Americans could learn from Holland’s muskrat killers

Muskrats endanger Dutch levees by burrowing into them to build thier nests. Photograph: Getty

Muskrats endanger Dutch levees by burrowing into them to build thier nests. Photograph: Getty

  • by ANDREW HIGGINS
 

THEY are sent out each morning to combat a grave menace to the world’s most advanced network of storm defences. Their mission is to kill muskrats.

Using metal cages and spring traps baited with carrots, Holland’s rodent hunters provide a low-tech but vital service in an elaborate and highly-effective Dutch defensive system that includes flood-control techniques first developed in the Middle Ages and futuristic steel structures that, operated by computers, move to block storm surges when water levels rise too high.

The 11-man team operates in Flevoland, a Dutch province that is more than 12 feet below sea level and their job involves killing the muskrats that weaken the flood levees by burrowing deep into them to create nesting chambers.

If a dyke breaks in Flevoland, an area nearly three times the size of Manhattan and made up entirely of land reclaimed from the sea, it would take just 48 hours for the entire province to be submerged in water. “We either kill the rats or the water kills us,” said Peter Glas, president of the Dutch Association of Regional Water ­Authorities.

The muskrat teams are the low-tech end of the Netherlands’ peerless expertise and centuries of experience in battling water, which is now being widely hailed in the United States as offering lessons for how New York and other cities might better protect people and property from flooding.

With the lessons of Superstorm Sandy fresh in American minds, Dutch engineering companies are already pitching projects to fortify Manhattan against storms, stressing that the Netherlands has experience with a coastline and cluster of river estuaries that resemble New York’s, and pose similar flooding risks.

But Dutch officials and hydrology experts who have examined the contrasting systems of the two countries say that replicating Dutch successes in the US would require a radical reshaping of the American approach.

The Dutch “way of thinking is completely different from the US”, where disaster relief generally takes precedence over disaster avoidance, said Wim Kuijken, the Dutch government’s senior official for overall water control policy. “The US is excellent at disaster management,” but “working to avoid disaster is completely different from working after a disaster”.

The Netherlands does not have hurricanes but does have ferocious storms from the north-west, funnelled toward the coast across the North Sea. Centuries of living so close to the edge have cultivated a keen awareness of the consequences of flooding and the imperative to prevent them in a country where two-thirds of the population, including residents of Amsterdam, Rotterdam and The Hague, live on flood-prone land, much of it below sea level.

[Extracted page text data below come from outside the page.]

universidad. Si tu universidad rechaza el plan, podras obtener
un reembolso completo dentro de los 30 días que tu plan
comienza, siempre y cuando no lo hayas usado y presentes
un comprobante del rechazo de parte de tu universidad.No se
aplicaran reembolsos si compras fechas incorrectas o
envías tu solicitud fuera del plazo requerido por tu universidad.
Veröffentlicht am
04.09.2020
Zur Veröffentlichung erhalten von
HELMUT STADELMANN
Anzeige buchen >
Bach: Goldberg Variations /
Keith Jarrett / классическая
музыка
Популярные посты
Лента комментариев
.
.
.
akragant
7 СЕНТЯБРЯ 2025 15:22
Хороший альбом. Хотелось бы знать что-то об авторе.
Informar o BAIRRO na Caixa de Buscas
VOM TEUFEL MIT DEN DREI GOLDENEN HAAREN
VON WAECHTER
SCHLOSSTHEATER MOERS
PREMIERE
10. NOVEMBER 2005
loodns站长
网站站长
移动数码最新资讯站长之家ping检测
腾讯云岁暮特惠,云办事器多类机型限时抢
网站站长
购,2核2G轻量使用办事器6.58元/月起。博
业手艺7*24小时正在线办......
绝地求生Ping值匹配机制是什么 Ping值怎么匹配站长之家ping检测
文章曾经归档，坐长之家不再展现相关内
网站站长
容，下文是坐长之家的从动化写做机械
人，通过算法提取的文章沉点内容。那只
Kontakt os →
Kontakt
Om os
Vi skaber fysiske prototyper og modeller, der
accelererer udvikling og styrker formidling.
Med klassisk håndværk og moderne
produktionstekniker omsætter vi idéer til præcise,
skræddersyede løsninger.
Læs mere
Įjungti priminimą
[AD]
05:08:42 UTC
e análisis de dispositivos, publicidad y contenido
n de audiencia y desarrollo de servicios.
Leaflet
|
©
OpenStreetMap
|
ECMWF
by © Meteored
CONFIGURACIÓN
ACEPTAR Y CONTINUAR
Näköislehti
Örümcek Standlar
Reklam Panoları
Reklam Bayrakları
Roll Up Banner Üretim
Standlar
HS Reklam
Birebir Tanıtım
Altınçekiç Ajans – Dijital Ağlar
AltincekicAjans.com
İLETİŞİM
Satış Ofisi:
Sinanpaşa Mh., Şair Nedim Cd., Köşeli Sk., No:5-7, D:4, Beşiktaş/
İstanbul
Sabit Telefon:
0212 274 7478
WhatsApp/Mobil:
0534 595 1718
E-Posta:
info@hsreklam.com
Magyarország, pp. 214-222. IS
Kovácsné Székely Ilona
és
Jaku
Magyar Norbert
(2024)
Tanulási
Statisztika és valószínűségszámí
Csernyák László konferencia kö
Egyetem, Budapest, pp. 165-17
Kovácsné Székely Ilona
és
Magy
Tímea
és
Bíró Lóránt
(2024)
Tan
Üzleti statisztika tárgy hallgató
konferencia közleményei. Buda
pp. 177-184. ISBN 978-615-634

“We know that if things go wrong, we pay for decades,” said Kuijken, who holds the post of delta commissioner. As a result, he said, the Netherlands has been able to mobilise enormous resources to anticipate and minimise the risk of flooding.

For most of their history, the Dutch held back water in land that began as a large peat swamp by creating an elaborate mosaic of dykes, which, strung together today, would stretch for nearly 50,000 miles. After serious floods in 1916 and 1953, it was decided that constantly building, raising and reinforcing dykes was no longer feasible, particularly in densely populated ­areas.

This led to huge dam projects to seal off flood-prone river estuaries and inlets from the sea. On waterways that could be not be sealed because of heavy shipping traffic, like the estuary leading to Rotterdam’s port, movable barriers were erected instead.

In response to the 1953 floods, which killed more than 1,800 people, the state laid down strict rules, ordering that flood defences be made strong enough to resist a storm so severe that, according to computer projections, it would occur only once every 10,000 years.

The Dutch government currently spends around $1.3 billion (£818m) a year on water control, and local water boards spend hundreds of millions more to maintain dykes and canals.

While Flevoland’s muskrat hunters were out looking for rodents last week, the heir to the Dutch throne, Prince Willem-Alexander, joined other officials in the provincial capital, Lelystad, to open the Water Management Centre, a new central control unit.

But not everyone in the Netherlands shares the nation’s passion for eliminating risk. Residents in Uitdam, a small town in the north, recently protested about plans to raise the height of dykes, complaining that this would destroy their view of an adjacent lake. In Flevoland, regular complaints are received from animal rights activists that killing muskrats is cruel and unnecessary.

Muskrat hunter Jacko Westerndorp has little time for such concerns: “We have to do this work. If the water comes, we all drown.”